How fast is your camel?

Everything used to be different…

… because customers were still actively looking for protection then! To put it bluntly, why not now? Especially since the industry is celebrating growth in almost all areas. Admittedly, liability insurance is in the upper range in terms of its market penetration. Only the overall market penetration is far from the 100% mark (see table). The OECD statistics show insurance penetration as a percentage, measured by premium sum in relation to gross domestic product (GDP). While it is almost 50% in Finland, it settles at only 7% in Germany. Has the desire for security or “insurance” in this country changed over the years?

Once upon a time there was the Babylonian King Hammurabi. A clever little fellow. Almost 4,000 years ago, he had already recorded the distribution of risks and compensation for damages in the “Codex Hammurabi” on huge stone obelisks (which, by the way, can be seen in the Louvre in Paris). Babylonian caravans gave “a tithe” of their profits at their destination. This was used to compensate robbed caravan traders. The concept was as simple as it was ingenious: for example, if a caravan spotted robbers on fast horses on the horizon, they would try to escape. The merchant with the slowest camel would throw down his goods and escape with at least his life. Everyone paid him his share in solidarity. It was a small loss for all, rather than a disaster for one. No one questioned the system, everyone could afford it, and everyone went along with it.

A perfect system – this first insurance! But…

How would we deal with such insurance today? In the course of competition and the search for lucrative target groups, the question of all questions would come sooner or later:

“How fast is your camel?”

Dealers with the fast camels would have a much lower risk and would therefore not have to pay 10% of their profit, but perhaps only 3%, which then leads them to ask: “What should happen to me with my fast camel and why do I need insurance at all?”

However, the traders with the slow camels would then have to pay many times more and would soon no longer be able to afford the insurance. What would be left would be the dealers with average speed camels.
What does this look like in reality today? As soon as the market was liberalized, this risk selection virtually cut off potential target groups. Instead of fast or slow camels, a distinction is now made according to more or less risky professions or activities, then particularly risky hobbies are also given high premium surcharges or sorted out completely, and finally an increased risk is also determined on the basis of the state of health. Or why do only 25% of the working population have an (in my eyes) important occupational disability insurance?

Non-smokers, for example, do not want to co-finance the vice of smokers with your contributions. But let’s face it, “Let he who is free from guilt cast the first stone.” What about the non-smoking people who sometimes consume a little more alcohol, simply eat an unhealthy diet, or don’t exercise enough? There is no bonus/malus system for them. Anyone who gets a hankering for wingsuit flying or becomes a chain smoker after taking out a policy does not have to re-register this and remains insured at original conditions.

Opinions certainly differ widely between individual risk pricing and standardized premiums. But is that why insurance companies are in a bad light today? No matter who you ask, insurance tends to top the “most wanted” hit list from the bottom.

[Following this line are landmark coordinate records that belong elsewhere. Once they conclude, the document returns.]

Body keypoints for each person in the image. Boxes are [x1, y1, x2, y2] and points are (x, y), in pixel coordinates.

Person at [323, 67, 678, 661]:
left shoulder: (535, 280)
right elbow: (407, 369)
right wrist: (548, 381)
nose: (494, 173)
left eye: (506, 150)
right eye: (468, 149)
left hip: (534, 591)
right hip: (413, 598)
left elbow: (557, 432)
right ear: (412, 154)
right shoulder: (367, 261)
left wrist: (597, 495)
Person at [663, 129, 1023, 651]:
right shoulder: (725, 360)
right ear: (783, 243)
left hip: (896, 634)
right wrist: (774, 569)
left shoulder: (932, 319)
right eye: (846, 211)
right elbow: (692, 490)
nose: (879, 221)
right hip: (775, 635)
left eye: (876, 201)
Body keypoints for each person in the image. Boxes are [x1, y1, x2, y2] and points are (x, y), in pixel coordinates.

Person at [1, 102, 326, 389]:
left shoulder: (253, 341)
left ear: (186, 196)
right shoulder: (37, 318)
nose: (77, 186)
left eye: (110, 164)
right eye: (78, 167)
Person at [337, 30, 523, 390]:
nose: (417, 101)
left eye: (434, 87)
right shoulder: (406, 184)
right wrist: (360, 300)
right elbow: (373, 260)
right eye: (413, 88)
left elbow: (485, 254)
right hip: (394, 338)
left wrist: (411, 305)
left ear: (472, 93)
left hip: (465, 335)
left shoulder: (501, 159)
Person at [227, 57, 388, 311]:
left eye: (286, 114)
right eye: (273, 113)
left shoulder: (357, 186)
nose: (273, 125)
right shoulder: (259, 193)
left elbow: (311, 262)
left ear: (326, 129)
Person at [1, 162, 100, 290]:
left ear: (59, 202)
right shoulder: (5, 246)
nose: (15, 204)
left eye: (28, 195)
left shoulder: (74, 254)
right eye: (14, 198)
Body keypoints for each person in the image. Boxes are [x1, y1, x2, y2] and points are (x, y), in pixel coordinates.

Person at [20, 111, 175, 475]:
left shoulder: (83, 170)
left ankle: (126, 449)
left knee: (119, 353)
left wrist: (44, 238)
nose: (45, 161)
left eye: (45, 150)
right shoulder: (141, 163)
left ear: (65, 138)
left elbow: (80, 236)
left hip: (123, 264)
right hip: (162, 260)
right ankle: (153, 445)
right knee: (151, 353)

In addition to the individual price structure, the risk questions have opened a Pandora’s box, so to speak. Every risk question inevitably increases complexity. To stay with the example: Can the trader evaluate whether his camel is fast or slow compared to the rest of the caravan? Is it always equally fast, or does it have a bad day?

In the event of a claim, it is then checked whether he gave correct information at the time. In today’s world, we don’t have just one question, but several dozen – sometimes highly complicated – application questions, depending on the product. The risk that customers then inadvertently provide incorrect information leads to disputes when claims are rejected. When I think back to the statements of my acquaintances, I now find several points that simply didn’t exist before:

  • too complicated
  • too expensive
  • they do not pay anyway

Should we now go back to the old system with one-size-fits-all pricing?

The insurer who takes this step would then only get the “slow camels” as customers in free competition, while the “fast camels” would then insure themselves with the cheaper competition.
This cannot be reversed.

So we need a pioneer to design a new type of product that can set up pricing without competitive pressure and without application questions. Of course, the premium may be adjusted to the value of the risk to be insured. But how do you take the complexity out now?

In today’s networked world, it is very easy to obtain essential information from a third party without bothering the customer. I once worked with a very large reinsurance company to develop a digital occupational disability insurance policy. The risk managers insisted on application questions instead of external data sources because “you can’t check whether the information is correct” and “you can’t then refer customers to a pre-contractual breach of the duty of disclosure.” In other words, “reject it.”

But that’s exactly the point. If we had reliable data from a third party, checking for a pre-contractual breach of the duty of disclosure would be obsolete and the claims processing process would be much faster and more customer-friendly.

We are seeing the first attempts at this in the area of motor vehicle insurance with telematics tariffs and soon also in pet insurance. But they only supplement and do not replace application questions. When will we see a customer-friendly solution for really complex products that does away with application questions altogether?